Cutting edge 3D printed prototypes push a passion for cycling

Think of your bike. How many materials does it represent? A rigid metal frame, firm rubber tires, soft handlebar grips, a cushioned seat, clear and coloured lenses — a lot of engineering and testing go into a smooth, fast ride.

Engineers and designers at Trek Bicycle in Waterloo, Wisconsin, are famously obsessed with improving that ride. Their innovations have included a proprietary carbon-fiber manufacturing method that produces record-breaking lightweight frames, and an ultra-aerodynamic airfoil, the mere shape of which can provide not just extremely low drag, but even negative drag, or thrust.

Trek engineers, designers and technicians have bikes on their minds and, most days, their bodies on bikes. Along with a great deal of road-inspired innovation and testing, cutting-edge 3D printed prototypes helps them chase the perfect ride.

Trek’s prototyping lab was among the first to adopt the Objet®500 Connex3™, an advanced colour multi-material 3D printer that runs on PolyJet technology. It creates prototypes that look and feel like production parts, with more material options and more up time than ever before. The system builds colour parts with clear, tinted and flexible components all in one job, for example.

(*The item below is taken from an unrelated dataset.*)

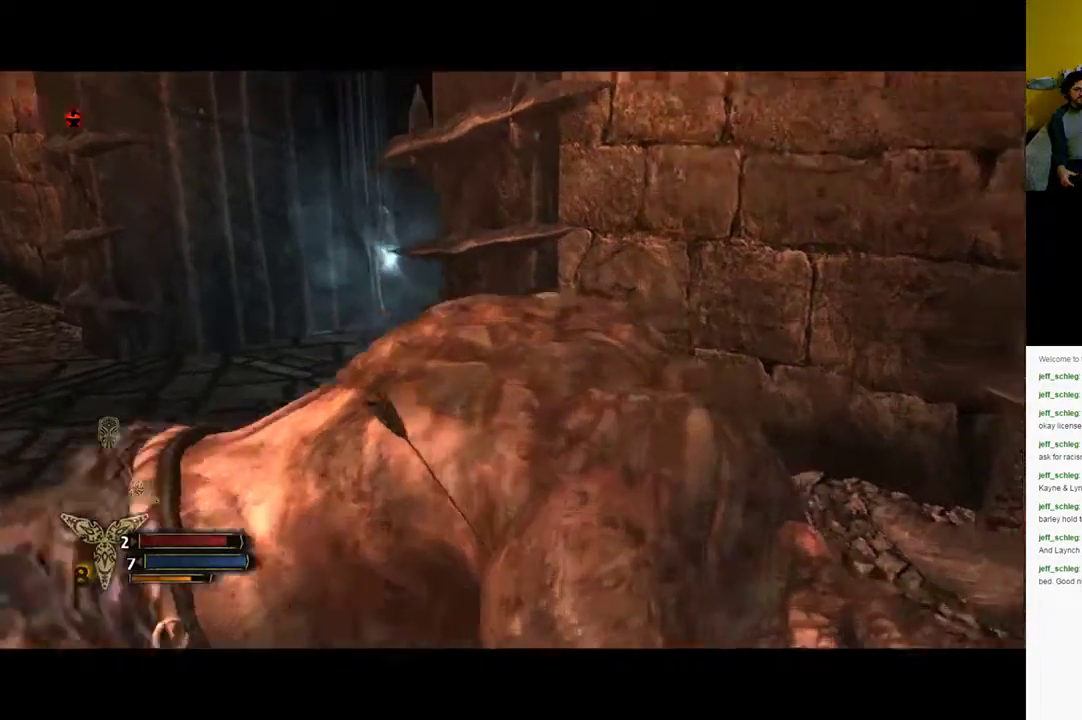
{"buttons": [], "left_stick": "left", "right_stick": "left", "events": [[100, "left_stick", "left"], [150, "right_stick", "left"]]}
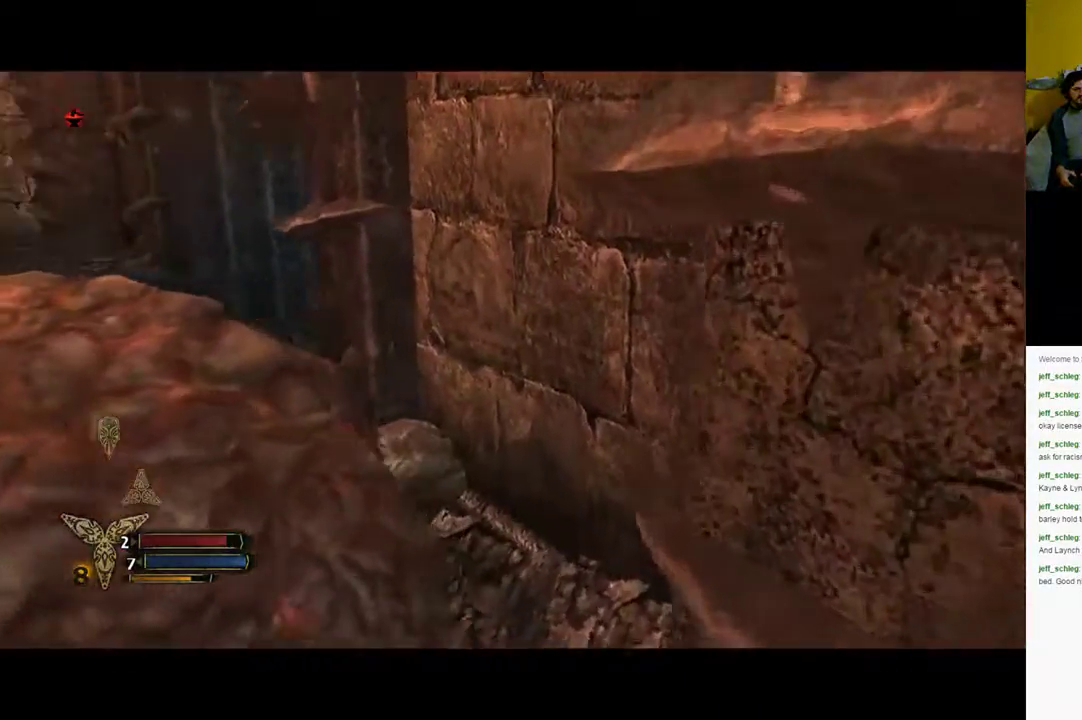
{"buttons": [], "left_stick": "up-left", "right_stick": "center", "events": [[100, "left_stick", "up-left"], [367, "right_stick", "center"]]}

Specifically, engineers at Trek embraced the capability to integrate soft rubber-like components into models built from their favorite prototyping material, durable Digital ABS™. This is crucial because so many bike parts and accessories contain rigid and soft components. Before Connex3, the lab would have had to build those devices in separate jobs, swapping out 3D printing materials in between, and then bond the components. Or, to print in one job, downgrade the rigid portions to a less durable, non-composite material.

Digital material saddles

According to engineering tech Guadalupe Ollarzabal, when a prototype leaves the lab, the designers or customers who handle it don’t necessarily remember it’s 3D printed and that, depending on the material, might be fragile. That’s why the shop uses Digital ABS as much as possible.

“For the electronics guys, some of their prototypes are super small, with thin walls. We’ve got guys using them for light fixtures and USB holders,” Ollarzabal said. “Now we can give them a functional work piece to test with Digital ABS and rubber in one part. I have an example on the floor that looks really close to a production piece.” Accessories like handlebar grips and chain guards require the same realism for fit and function testing, including rough rides on Trek’s onsite trails.

“It’s important for our prototype parts to look and feel like production parts,” says Mike Zeigle, manager of Trek’s prototype development group. Except when it’s not: Sometimes, the group is tasked with creating a communication tool, not to test a new product but to convey an idea in three dimensions. For example, an array of human pelvic bones atop model bike seats appeared at a recent trade show.

For these communication tools, colour 3D printing comes in handy. Ollarzabal’s team was able to translate finite-element analysis data into a 3D map of a bike seat showing the pressure a rider applies to each area. “Most people think they just sit on the whole bike seat, but there’s more pressure on certain parts than others. This shows the pressure points so designers can make decisions, like where to put high-density foam, for example,” he says. This obsession with details helps Trek continually improve cycling. “In order to make the best bikes here at Trek, we need the best tools. And Connex3 is the best tool for the job,” says Zeigle.